This quick and easy Pepper Steak Stir Fry recipe is a classic Chinese American dish which can be made at home in under 30 minutes!
This Quick and Easy Pepper Steak Stir Fry recipe is another dinner that’s in constant rotation at my house. So so delicious.
It’s made with tender cubes of beef, a fantastic thickened Asian sauce, served over rice, and in 25 minutes. I mean, of course I love it!
You only need a handful of ingredients for this pepper steak stir fry
Beef – Pepper Steak is usually made with top round beef steak, but I use sirloin.
Bell Pepper – green, red, yellow, or orange (or a combination!)
Onion – you can use red onion or sweet onion.
Cherry Tomatoes – regular, grape, or yellow pear all work.
Sauce – soy sauce, brown sugar, ginger, salt, pepper, and cornstarch to thicken it.
Rice and Scallions – for serving.
Does the cut of beef matter for this pepper steak?
This recipe can be made with sirloin, flank steak, or top round. And since it doesn’t matter, I usually go with sirloin, since it tends to be the least expensive.
There are also different methods to cutting the beef – some slice it into thin strips, while others cut it into cubes. Either way, it’s important to cut against the grain (not in the same direction), so the beef is tender.
My family absolutely loves this dish and you will, too! Great for busy weeknights. So, pretty much every night!

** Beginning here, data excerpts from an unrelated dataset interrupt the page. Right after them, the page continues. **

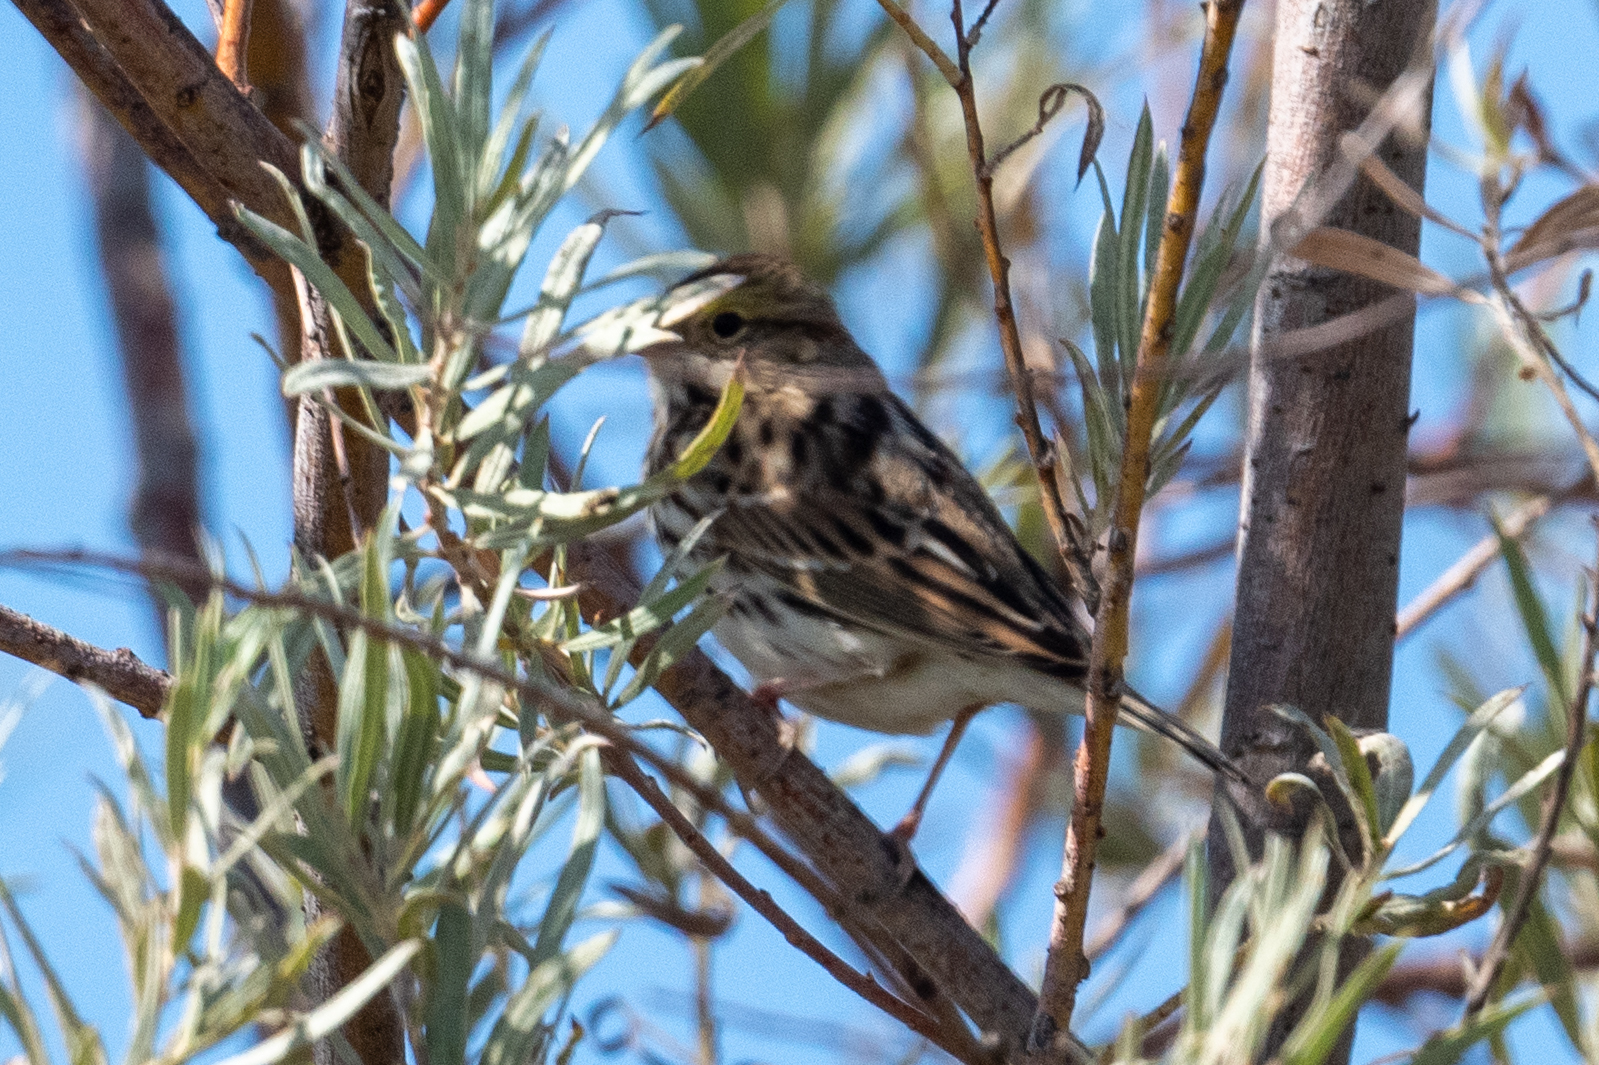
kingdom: Animalia
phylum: Chordata
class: Aves
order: Passeriformes
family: Passerellidae
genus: Passerculus
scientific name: Passerculus sandwichensis
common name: Savannah sparrow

Other Stir Fry Recipes we love!
Pepper Steak Stir Fry
- 1/4 cup low-sodium soy sauce
- 2 tablespoons brown sugar
- 1/2 tablespoon cornstarch
- 1 teaspoon grated fresh ginger
- 1/4 teaspoon kosher salt
- 1/4 teaspoon black pepper
- 2 tablespoons vegetable oil , divided
- 1 pound top sirloin beef , excess fat removed, cut against the grain, into 1-inch bite-sized pieces
- 1 small red onion , cut into 1-inch squares (1 cup)

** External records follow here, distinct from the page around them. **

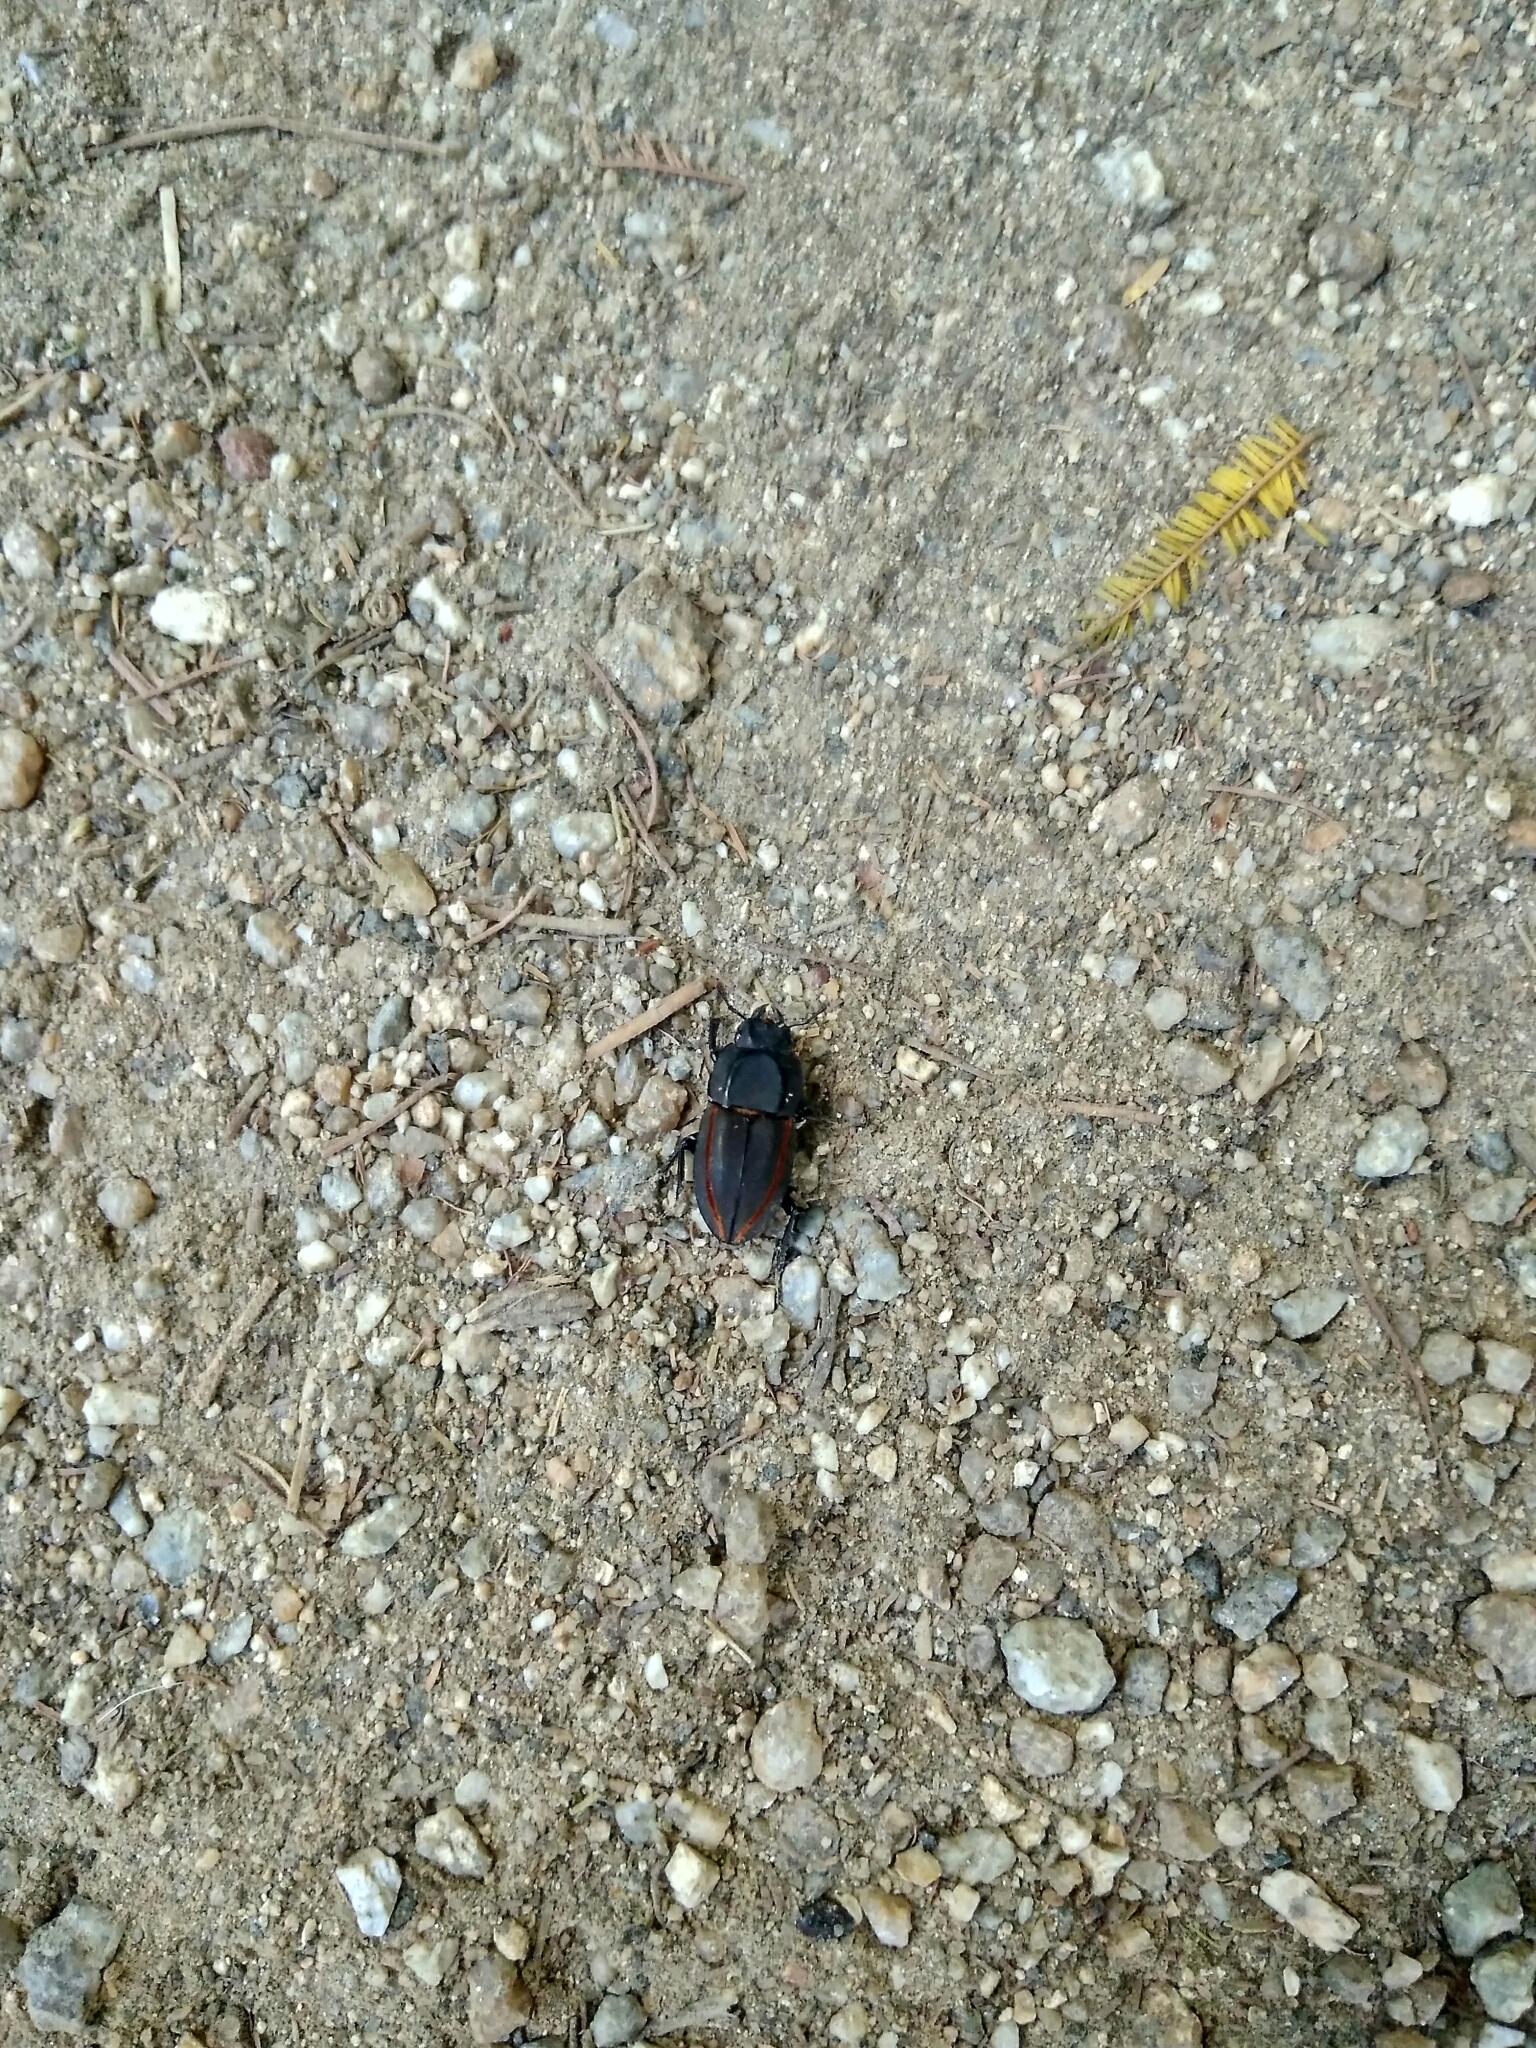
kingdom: Animalia
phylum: Arthropoda
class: Insecta
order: Coleoptera
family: Lucanidae
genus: Erichius
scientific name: Erichius vittatus
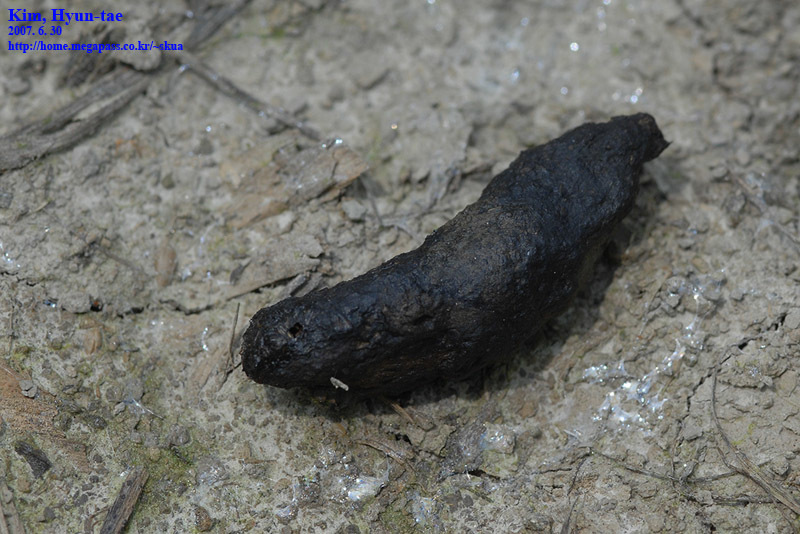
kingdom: Animalia
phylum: Chordata
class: Aves
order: Galliformes
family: Phasianidae
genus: Phasianus
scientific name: Phasianus colchicus
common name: Common pheasant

- 1 small green bell pepper , cut into 1-inch squares (1 cup)
- 1 pint cherry tomatoes , halved
- Cooked white rice, for serving
- Diced scallions, for garnish
- In a medium bowl, whisk together the soy sauce, brown sugar, cornstarch, ginger, salt, and pepper.
- Warm 1 tablespoon of the oil in a large skillet over medium-high heat. Add half the sirloin; cook until well brown, about 3 minutes. Transfer to a bowl and repeat with the remaining sirloin.
- Add remaining 1 tablespoon of oil to the skillet. Add the onion and bell pepper. Cook, stirring until vegetables soften and are a bit charred, about 3 minutes.
- Add beef, and any accumulated juices, back to the skillet along with the cherry tomatoes and soy sauce mixture.
- Cook, stirring, until heated through and sauce is bubbly and thickened, but tomatoes still have form, about 3 minutes.
- Serve over hot cooked white rice, sprinkled with some diced scallions on top.